Qualcomm prefers to be viewed as an innovative leader in wireless technology, but in actuality, royalties from legacy patents dating from the 1990s are what drive a large share of its profits. While its manufacturing business contributes most of its revenues, patent licensing accounted for $6.5 billion of its pre-tax profit in 2016, compared to $1.8 billion derived from its chip business.

Patent licensing is also its most secure business. Qualcomm pioneered an alternative digital wireless standard that secured enough U.S. support to guarantee that it would be incorporated into future global standards. As a result, Qualcomm’s 1990s-era patents remain standards-essential in today’s smartphones and tablets.

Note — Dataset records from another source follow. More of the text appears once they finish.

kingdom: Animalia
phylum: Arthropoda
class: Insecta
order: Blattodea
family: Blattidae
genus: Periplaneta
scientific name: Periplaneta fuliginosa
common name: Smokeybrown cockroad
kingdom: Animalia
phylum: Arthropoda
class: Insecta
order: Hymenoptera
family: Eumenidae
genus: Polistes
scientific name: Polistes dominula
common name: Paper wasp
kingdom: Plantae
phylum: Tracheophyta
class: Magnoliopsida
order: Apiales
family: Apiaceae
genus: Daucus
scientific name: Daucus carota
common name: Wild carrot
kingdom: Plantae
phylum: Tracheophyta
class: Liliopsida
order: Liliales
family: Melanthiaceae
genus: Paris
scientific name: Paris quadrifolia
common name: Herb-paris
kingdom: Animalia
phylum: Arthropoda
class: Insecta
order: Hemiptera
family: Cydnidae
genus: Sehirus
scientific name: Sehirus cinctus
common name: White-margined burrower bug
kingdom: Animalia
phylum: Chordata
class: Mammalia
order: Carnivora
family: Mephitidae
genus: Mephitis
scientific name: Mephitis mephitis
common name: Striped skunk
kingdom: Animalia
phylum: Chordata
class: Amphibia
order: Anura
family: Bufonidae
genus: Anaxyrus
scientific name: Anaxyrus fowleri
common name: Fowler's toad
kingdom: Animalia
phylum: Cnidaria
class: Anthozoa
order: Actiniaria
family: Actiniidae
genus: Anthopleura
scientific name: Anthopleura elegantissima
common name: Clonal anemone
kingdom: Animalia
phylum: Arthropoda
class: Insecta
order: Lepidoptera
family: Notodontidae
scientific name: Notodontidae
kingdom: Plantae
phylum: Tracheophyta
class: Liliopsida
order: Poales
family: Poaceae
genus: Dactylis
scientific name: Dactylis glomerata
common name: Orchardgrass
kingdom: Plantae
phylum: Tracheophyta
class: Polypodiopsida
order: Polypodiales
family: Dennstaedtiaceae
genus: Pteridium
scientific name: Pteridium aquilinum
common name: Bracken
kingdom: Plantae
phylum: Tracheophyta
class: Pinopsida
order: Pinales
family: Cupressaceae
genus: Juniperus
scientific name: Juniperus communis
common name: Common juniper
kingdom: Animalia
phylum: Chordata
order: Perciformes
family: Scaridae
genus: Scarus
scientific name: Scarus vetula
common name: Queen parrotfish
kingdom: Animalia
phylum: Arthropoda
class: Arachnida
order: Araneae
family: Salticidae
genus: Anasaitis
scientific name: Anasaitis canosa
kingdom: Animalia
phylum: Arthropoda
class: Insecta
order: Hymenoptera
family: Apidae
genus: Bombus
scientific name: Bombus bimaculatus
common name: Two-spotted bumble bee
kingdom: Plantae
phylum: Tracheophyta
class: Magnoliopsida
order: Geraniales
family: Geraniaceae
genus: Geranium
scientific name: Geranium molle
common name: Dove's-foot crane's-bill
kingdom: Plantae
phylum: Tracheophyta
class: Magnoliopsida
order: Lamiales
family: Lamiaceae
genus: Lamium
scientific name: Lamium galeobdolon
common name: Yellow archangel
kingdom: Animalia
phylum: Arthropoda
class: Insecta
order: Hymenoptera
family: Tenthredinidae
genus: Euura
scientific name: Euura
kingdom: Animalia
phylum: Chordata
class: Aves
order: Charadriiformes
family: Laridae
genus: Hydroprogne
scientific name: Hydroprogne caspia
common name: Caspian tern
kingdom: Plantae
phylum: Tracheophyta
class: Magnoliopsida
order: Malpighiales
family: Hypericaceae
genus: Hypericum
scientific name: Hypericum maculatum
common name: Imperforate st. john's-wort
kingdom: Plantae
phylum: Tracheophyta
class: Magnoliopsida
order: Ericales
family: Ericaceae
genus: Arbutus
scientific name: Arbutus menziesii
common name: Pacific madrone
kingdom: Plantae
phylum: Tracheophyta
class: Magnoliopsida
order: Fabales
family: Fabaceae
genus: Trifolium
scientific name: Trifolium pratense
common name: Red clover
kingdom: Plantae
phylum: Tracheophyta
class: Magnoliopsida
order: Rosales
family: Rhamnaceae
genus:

Its behavior since has been cause for concern as Qualcomm has sought to use its market dominance to normalize its abusive licensing practices. To be sure, standards-essential patents are coveted in industry standards making, and just about every technology company lobbies hard to get its proprietary technology baked into a worldwide standard. But in return for this revenue-boosting privilege, other technology companies have agreed to abide by fair, reasonable and non-discriminatory (FRAND) terms in making those patents available. Qualcomm, on the other hand, has disregarded FRAND practices for years—behavior that has strained the system and threatens to grind competition to a halt.

For example, past investigations have found Qualcomm has withheld licenses from phone manufacturers that use chip sets from manufacturers other than Qualcomm. U.S. chip makers such as Broadcom, Marvell, Freescale and Nvidea have all exited the wireless market since 2014, decisions the FTC suit claims stem from Qualcomm illegally exploiting its patent monopoly.

Apple’s suit claims Qualcomm is demanding 5% of the purchase price of every Apple smartphone for the right to use technology that contributes very little to the overall functionality of the device. As I wrote last month in The Daily Caller, the 5% demand is out of line with FRAND terms and goes far beyond fair compensation. For every $600 iPhone sold, Qualcomm wants a $30 royalty. All this does is increase the cost for consumers and slow adoption. If the owner of a patent on a car rear-window defroster were to demand the same terms, it would amount to $1,000 on every $20,000 auto—a sum that wildly exceeds the value it adds to the vehicle.

The industry, along with Qualcomm’s own shareholders, are fed up with this. For its part, Qualcomm claims there’s nothing to see here—just business as usual. Of the Korea Fair Trade Commission fine, it argued the Korean government “seeks to disrupt established licensing practices that have been accepted by the wireless industry and used by major patent holders for decades.”

This is a poor defense. The wireless industry only accepted Qualcomm’s practices because it had no choice. In trying to justify itself, Qualcomm sounds very much like the line taxi monopolies are taking against Uber. They want local governments to ignore the consumer benefits of ride-sharing and instead stop Uber because it’s “disrupting established practices” accepted by the taxi-using public for decades.

While government intervention and antitrust actions should be taken judiciously, the FTC is correct to act here. In fact, the ever-growing list of court decisions and government sanctions against Qualcomm suggest its action is overdue.

It’s time to put the real facts on the table in a U.S. Court where the “that’s the way we’ve always done it” defense will be exposed.